Task inputs.
- - - - - - -

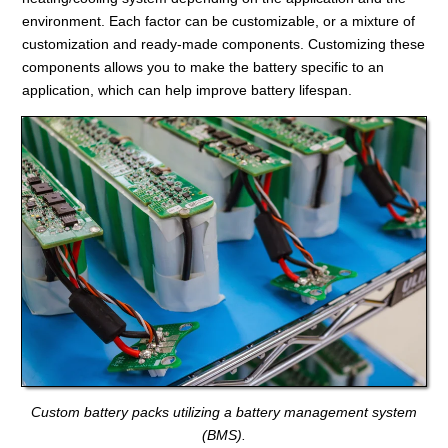
environment. Each factor can be customizable, or a mixture of
customization and ready-made components. Customizing these
components allows you to make the battery specific to an
application, which can help improve battery lifespan.
Custom battery packs utilizing a battery management system
(BMS).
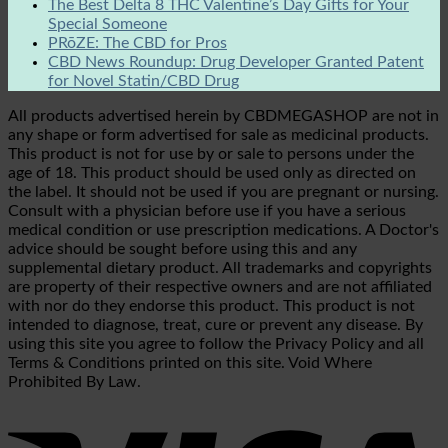
The Best Delta 8 THC Valentine’s Day Gifts for Your
Special Someone
PRōZE: The CBD for Pros
CBD News Roundup: Drug Developer Granted Patent
for Novel Statin/CBD Drug
All products advertised herein by CBDMEGASHOP are not in
any shape or form advertised for sale as medicinal products.
This product is not for use by or sale to persons under the
age of 18. This product should be used only as directed on
the label. It should not be used if you are pregnant or nursing.
Consult with a physician before use if you have a serious
medical condition or use prescription medications. A Doctor's
advice should be sought before using this and any
supplemental dietary product. All trademarks and copyrights
are property of their respective owners and are not affiliated
with nor do they endorse this product. This product is not
intended to diagnose, treat, cure or prevent any disease. By
using this site you agree to follow the Privacy Policy and all
Terms & Conditions printed on this site. Void Where
Prohibited By Law.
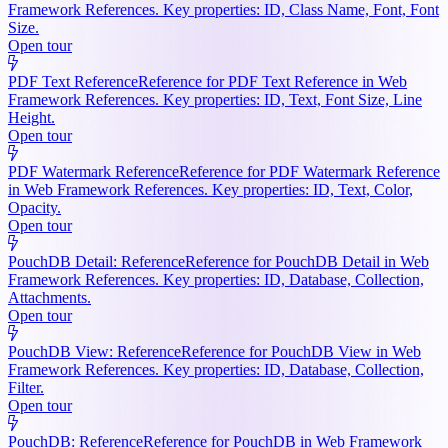
Framework References. Key properties: ID, Class Name, Font, Font
Size.
Open tour
PDF Text Reference
Reference for PDF Text Reference in Web
Framework References. Key properties: ID, Text, Font Size, Line
Height.
Open tour
PDF Watermark Reference
Reference for PDF Watermark Reference
in Web Framework References. Key properties: ID, Text, Color,
Opacity.
Open tour
PouchDB Detail: Reference
Reference for PouchDB Detail in Web
Framework References. Key properties: ID, Database, Collection,
Attachments.
Open tour
PouchDB View: Reference
Reference for PouchDB View in Web
Framework References. Key properties: ID, Database, Collection,
Filter.
Open tour
PouchDB: Reference
Reference for PouchDB in Web Framework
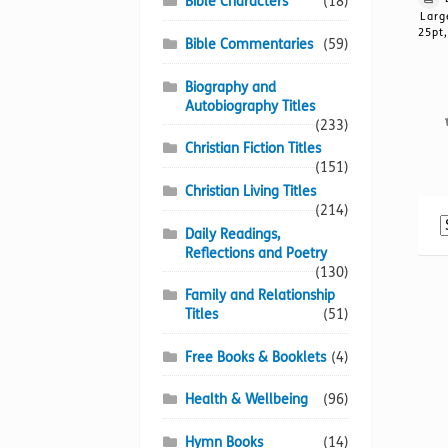
Bible Characters
(18)
Larg
25pt,
Bible Commentaries
(59)
Biography and
Autobiography Titles
(233)
Christian Fiction Titles
(151)
Christian Living Titles
(214)
Daily Readings,
Reflections and Poetry
(130)
Family and Relationship
Titles
(51)
Free Books & Booklets
(4)
Health & Wellbeing
(96)
Hymn Books
(14)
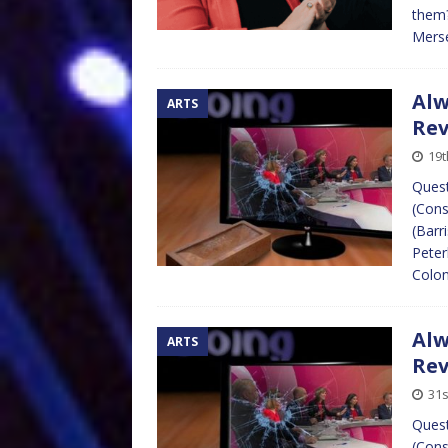
them?
Merse
Alw
ARTS
Re
19t
Quest
(Cons
(Barr
Peter
Colon
Alw
ARTS
Re
31s
Quest
(Cons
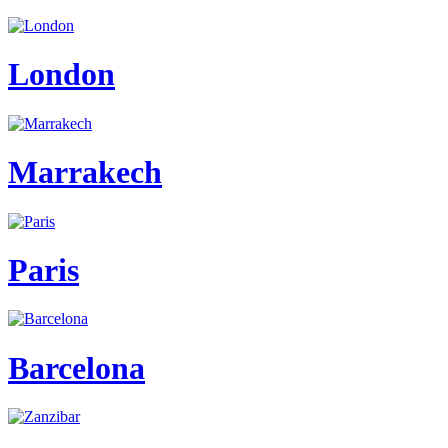
London
Marrakech
Paris
Barcelona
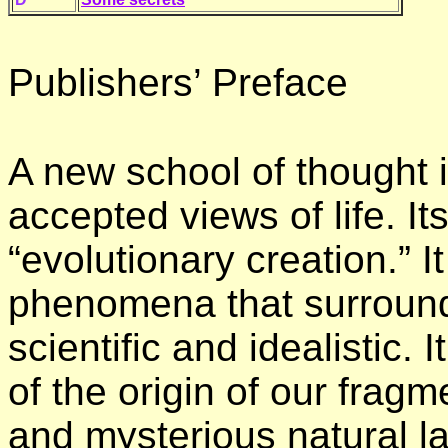
Publishers’ Preface
A new school of thought i
accepted views of life. I
“evolutionary creation.” It
phenomena that surrounds
scientific and idealistic. I
of the origin of our fragm
and mysterious natural la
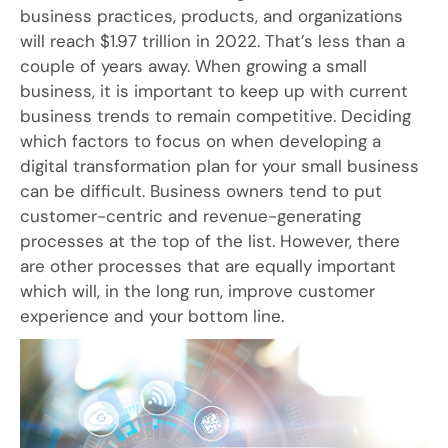
business practices, products, and organizations
will reach $1.97 trillion in 2022. That’s less than a
couple of years away. When growing a small
business, it is important to keep up with current
business trends to remain competitive. Deciding
which factors to focus on when developing a
digital transformation plan for your small business
can be difficult. Business owners tend to put
customer-centric and revenue-generating
processes at the top of the list. However, there
are other processes that are equally important
which will, in the long run, improve customer
experience and your bottom line.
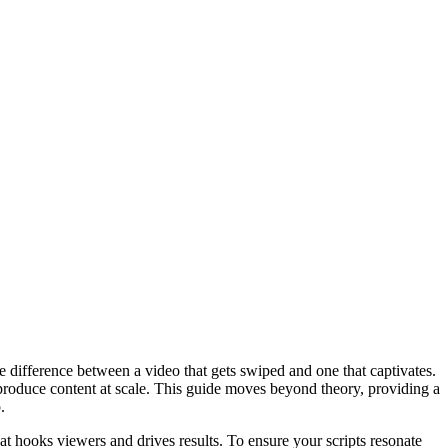
the difference between a video that gets swiped and one that captivates.
 produce content at scale. This guide moves beyond theory, providing a
.
at hooks viewers and drives results. To ensure your scripts resonate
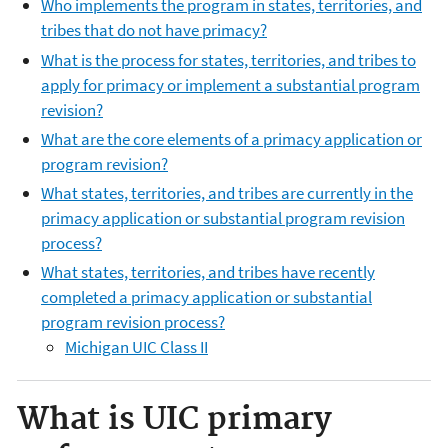
Who implements the program in states, territories, and
tribes that do not have primacy?
What is the process for states, territories, and tribes to
apply for primacy or implement a substantial program
revision?
What are the core elements of a primacy application or
program revision?
What s
tates, territories, and tribes are currently in the
primacy application or substantial program revision
process?
What s
tates, territories, and tribes have recently
completed a primacy application or substantial
program revision process?
Michigan UIC Class II
What is UIC primary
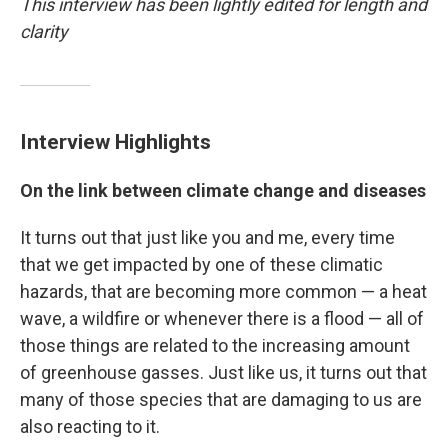
This interview has been lightly edited for length and
clarity
Interview Highlights
On the link between climate change and diseases
It turns out that just like you and me, every time
that we get impacted by one of these climatic
hazards, that are becoming more common — a heat
wave, a wildfire or whenever there is a flood — all of
those things are related to the increasing amount
of greenhouse gasses. Just like us, it turns out that
many of those species that are damaging to us are
also reacting to it.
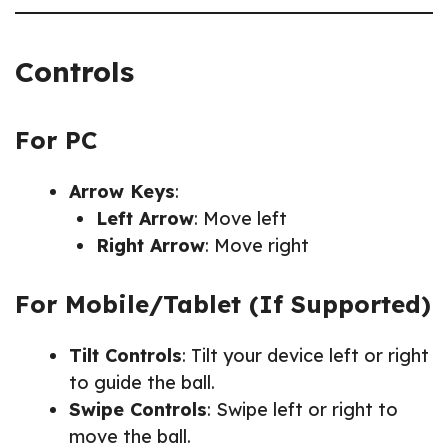
Controls
For PC
Arrow Keys
:
Left Arrow
: Move left
Right Arrow
: Move right
For Mobile/Tablet (If Supported)
Tilt Controls
: Tilt your device left or right
to guide the ball.
Swipe Controls
: Swipe left or right to
move the ball.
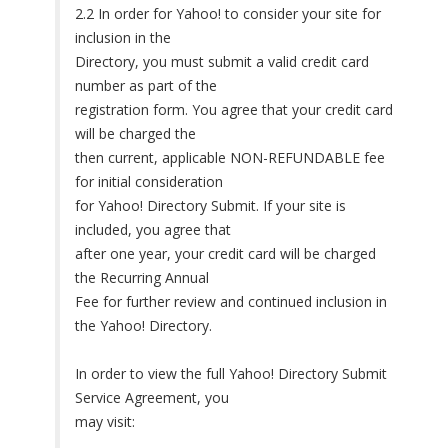
2.2 In order for Yahoo! to consider your site for
inclusion in the
Directory, you must submit a valid credit card
number as part of the
registration form. You agree that your credit card
will be charged the
then current, applicable NON-REFUNDABLE fee
for initial consideration
for Yahoo! Directory Submit. If your site is
included, you agree that
after one year, your credit card will be charged
the Recurring Annual
Fee for further review and continued inclusion in
the Yahoo! Directory.
In order to view the full Yahoo! Directory Submit
Service Agreement, you
may visit:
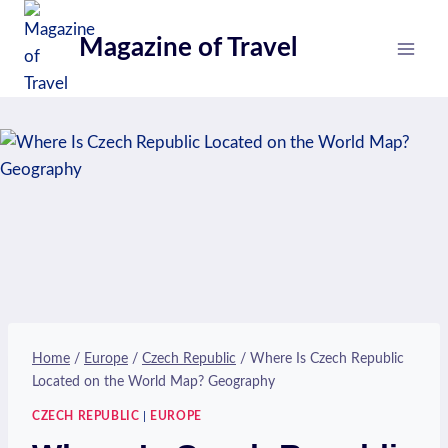
Skip
to
Magazine of Travel
content
Home
/
Europe
/
Czech Republic
/
Where Is Czech Republic
Located on the World Map? Geography
CZECH REPUBLIC
|
EUROPE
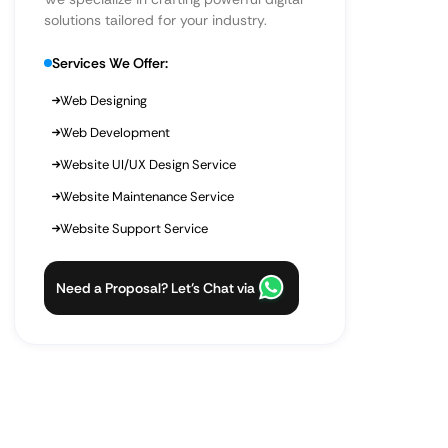
solutions tailored for your industry.
Services We Offer:
Web Designing
Web Development
Website UI/UX Design Service
Website Maintenance Service
Website Support Service
Need a Proposal? Let’s Chat via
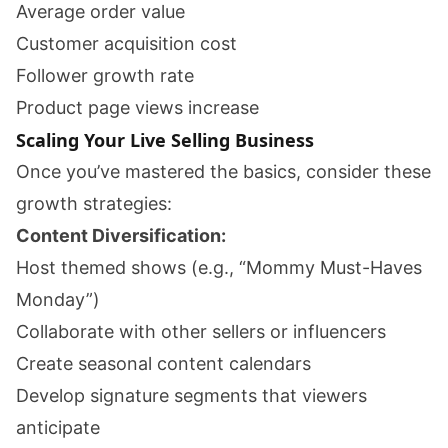
Average order value
Customer acquisition cost
Follower growth rate
Product page views increase
Scaling Your Live Selling Business
Once you’ve mastered the basics, consider these
growth strategies:
Content Diversification:
Host themed shows (e.g., “Mommy Must-Haves
Monday”)
Collaborate with other sellers or influencers
Create seasonal content calendars
Develop signature segments that viewers
anticipate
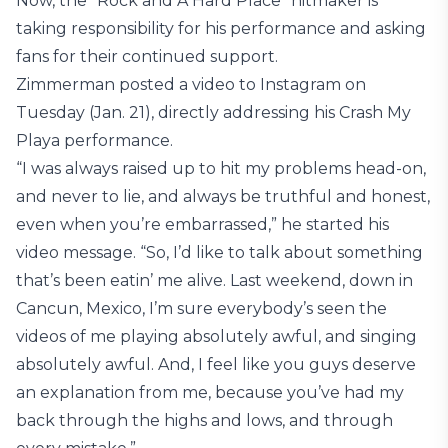
Now, the “Rock and A Hard Place” hitmaker is
taking responsibility for his performance and asking
fans for their continued support.
Zimmerman posted a video to Instagram on
Tuesday (Jan. 21), directly addressing his Crash My
Playa performance.
“I was always raised up to hit my problems head-on,
and never to lie, and always be truthful and honest,
even when you’re embarrassed,” he started his
video message. “So, I’d like to talk about something
that’s been eatin’ me alive. Last weekend, down in
Cancun, Mexico, I’m sure everybody’s seen the
videos of me playing absolutely awful, and singing
absolutely awful. And, I feel like you guys deserve
an explanation from me, because you’ve had my
back through the highs and lows, and through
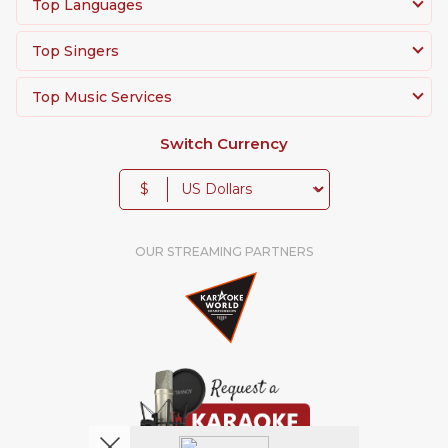
Top Languages
Top Singers
Top Music Services
Switch Currency
$
OUR STREAMING PARTNERS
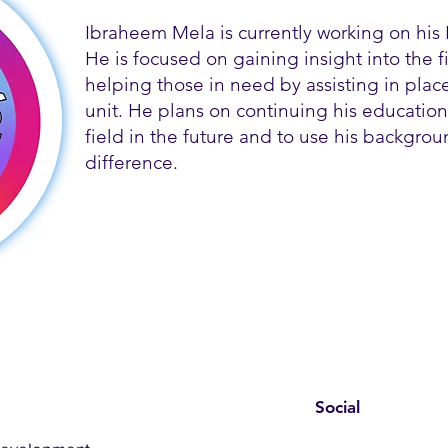
Ibraheem Mela is currently working on his 
He is focused on gaining insight into the f
helping those in need by assisting in place
unit. He plans on continuing his education 
field in the future and to use his backgro
difference.
Social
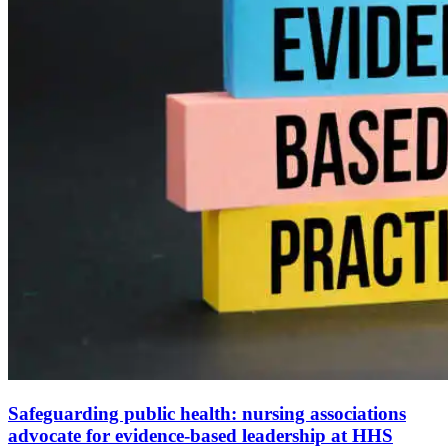
Safeguarding public health: nursing associations
advocate for evidence-based leadership at HHS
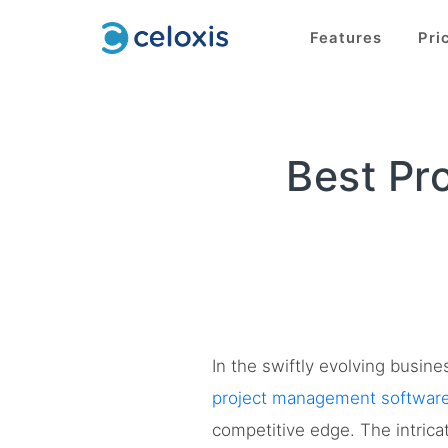
Features
Pri
Best Pr
In the swiftly evolving busin
project management softwar
competitive edge. The intric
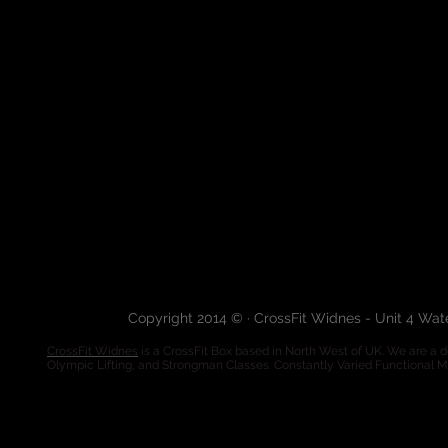
Copyright 2014 © · CrossFit Widnes - Unit 4 Wa
CrossFit Widnes
is a CrossFit Box based in North West of UK. We are a de
Olympic Lifting, and Strongman Classes. Constantly Varied Functional 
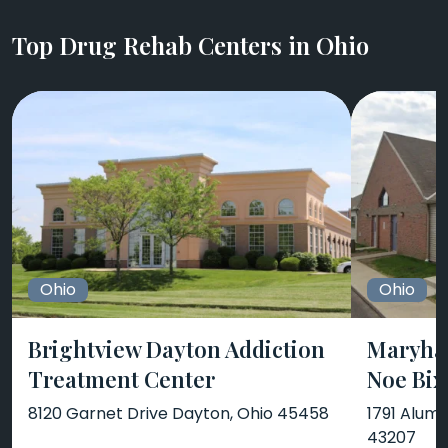
Top Drug Rehab Centers in Ohio
Ohio
Ohio
Brightview Dayton Addiction
Maryha
Treatment Center
Noe Bix
8120 Garnet Drive Dayton, Ohio 45458
1791 Alum
43207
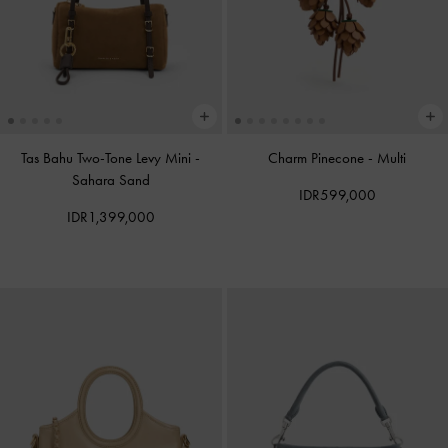
Tas Bahu Two-Tone Levy Mini
-
Charm Pinecone
-
Multi
Sahara Sand
IDR599,000
IDR1,399,000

- - - - - - -

Your objective. Write out all the material above exactly, with no image carried over.

Answer below.
environment. Each factor can be customizable, or a mixture of
customization and ready-made components. Customizing these
components allows you to make the battery specific to an
application, which can help improve battery lifespan.
Custom battery packs utilizing a battery management system
(BMS).
The Best Delta 8 THC Valentine’s Day Gifts for Your
Special Someone
PRōZE: The CBD for Pros
CBD News Roundup: Drug Developer Granted Patent
for Novel Statin/CBD Drug
All products advertised herein by CBDMEGASHOP are not in
any shape or form advertised for sale as medicinal products.
This product is not for use by or sale to persons under the
age of 18. This product should be used only as directed on
the label. It should not be used if you are pregnant or nursing.
Consult with a physician before use if you have a serious
medical condition or use prescription medications. A Doctor's
advice should be sought before using this and any
supplemental dietary product. All trademarks and copyrights
are property of their respective owners and are not affiliated
with nor do they endorse this product. This product is not
intended to diagnose, treat, cure or prevent any disease. By
using this site you agree to follow the Privacy Policy and all
Terms & Conditions printed on this site. Void Where
Prohibited By Law.
Framework References. Key properties: ID, Class Name, Font, Font
Size.
Open tour
PDF Text Reference
Reference for PDF Text Reference in Web
Framework References. Key properties: ID, Text, Font Size, Line
Height.
Open tour
PDF Watermark Reference
Reference for PDF Watermark Reference
in Web Framework References. Key properties: ID, Text, Color,
Opacity.
Open tour
PouchDB Detail: Reference
Reference for PouchDB Detail in Web
Framework References. Key properties: ID, Database, Collection,
Attachments.
Open tour
PouchDB View: Reference
Reference for PouchDB View in Web
Framework References. Key properties: ID, Database, Collection,
Filter.
Open tour
PouchDB: Reference
Reference for PouchDB in Web Framework
Bible Characters
(18)
Larg
25pt,
Bible Commentaries
(59)
Biography and
Autobiography Titles
(233)
Christian Fiction Titles
(151)
Christian Living Titles
(214)
Daily Readings,
Reflections and Poetry
(130)
Family and Relationship
Titles
(51)
Free Books & Booklets
(4)
Health & Wellbeing
(96)
Hymn Books
(14)
them?
Merse
Alw
ARTS
Re
19t
Quest
(Cons
(Barr
Peter
Colon
Alw
ARTS
Re
31s
Quest
(Cons
London
Marrakech
Paris
Barcelona
Publishers’ Preface
A new school of thought i
accepted views of life. I
“evolutionary creation.” It
phenomena that surrounds
scientific and idealistic. I
of the origin of our fragm
and mysterious natural la
business practices, products, and organizations
will reach $1.97 trillion in 2022. That’s less than a
couple of years away. When growing a small
business, it is important to keep up with current
business trends to remain competitive. Deciding
which factors to focus on when developing a
digital transformation plan for your small business
can be difficult. Business owners tend to put
customer-centric and revenue-generating
processes at the top of the list. However, there
are other processes that are equally important
which will, in the long run, improve customer
experience and your bottom line.
the difference between a video that gets swiped and one that captivates.
 produce content at scale. This guide moves beyond theory, providing a
.
at hooks viewers and drives results. To ensure your scripts resonate
Who implements the program in states, territories, and
tribes that do not have primacy?
What is the process for states, territories, and tribes to
apply for primacy or implement a substantial program
revision?
What are the core elements of a primacy application or
program revision?
What s
tates, territories, and tribes are currently in the
primacy application or substantial program revision
process?
What s
tates, territories, and tribes have recently
completed a primacy application or substantial
program revision process?
Michigan UIC Class II
What is UIC primary
This interview has been lightly edited for length and
clarity
Interview Highlights
On the link between climate change and diseases
It turns out that just like you and me, every time
that we get impacted by one of these climatic
hazards, that are becoming more common — a heat
wave, a wildfire or whenever there is a flood — all of
those things are related to the increasing amount
of greenhouse gasses. Just like us, it turns out that
many of those species that are damaging to us are
also reacting to it.
Controls
For PC
Arrow Keys
:
Left Arrow
: Move left
Right Arrow
: Move right
For Mobile/Tablet (If Supported)
Tilt Controls
: Tilt your device left or right
to guide the ball.
Swipe Controls
: Swipe left or right to
move the ball.
2.2 In order for Yahoo! to consider your site for
inclusion in the
Directory, you must submit a valid credit card
number as part of the
registration form. You agree that your credit card
will be charged the
then current, applicable NON-REFUNDABLE fee
for initial consideration
for Yahoo! Directory Submit. If your site is
included, you agree that
after one year, your credit card will be charged
the Recurring Annual
Fee for further review and continued inclusion in
the Yahoo! Directory.
In order to view the full Yahoo! Directory Submit
Service Agreement, you
may visit:
Skip
to
Magazine of Travel
content
Home
/
Europe
/
Czech Republic
/
Where Is Czech Republic
Located on the World Map? Geography
CZECH REPUBLIC
|
EUROPE
solutions tailored for your industry.
Services We Offer:
Web Designing
Web Development
Website UI/UX Design Service
Website Maintenance Service
Website Support Service
Need a Proposal? Let’s Chat via
Average order value
Customer acquisition cost
Follower growth rate
Product page views increase
Scaling Your Live Selling Business
Once you’ve mastered the basics, consider these
growth strategies:
Content Diversification:
Host themed shows (e.g., “Mommy Must-Haves
Monday”)
Collaborate with other sellers or influencers
Create seasonal content calendars
Develop signature segments that viewers
anticipate
Now, the “Rock and A Hard Place” hitmaker is
taking responsibility for his performance and asking
fans for their continued support.
Zimmerman posted a video to Instagram on
Tuesday (Jan. 21), directly addressing his Crash My
Playa performance.
“I was always raised up to hit my problems head-on,
and never to lie, and always be truthful and honest,
even when you’re embarrassed,” he started his
video message. “So, I’d like to talk about something
that’s been eatin’ me alive. Last weekend, down in
Cancun, Mexico, I’m sure everybody’s seen the
videos of me playing absolutely awful, and singing
absolutely awful. And, I feel like you guys deserve
an explanation from me, because you’ve had my
back through the highs and lows, and through
Top Languages
Top Singers
Top Music Services
Switch Currency
$
OUR STREAMING PARTNERS
Ibraheem Mela is currently working on his 
He is focused on gaining insight into the f
helping those in need by assisting in place
unit. He plans on continuing his education 
field in the future and to use his backgro
difference.
Social
Safeguarding public health: nursing associations
advocate for evidence-based leadership at HHS
Features
Pri
Best Pr
In the swiftly evolving busin
project management softwar
competitive edge. The intric
Copyright 2014 © · CrossFit Widnes - Unit 4 Wa
CrossFit Widnes
is a CrossFit Box based in North West of UK. We are a de
Olympic Lifting, and Strongman Classes. Constantly Varied Functional 
Top Drug Rehab Centers in Ohio
Ohio
Ohio
Brightview Dayton Addiction
Maryha
Treatment Center
Noe Bix
8120 Garnet Drive Dayton, Ohio 45458
1791 Alum
43207
Tas Bahu Two-Tone Levy Mini
-
Charm Pinecone
-
Multi
Sahara Sand
IDR599,000
IDR1,399,000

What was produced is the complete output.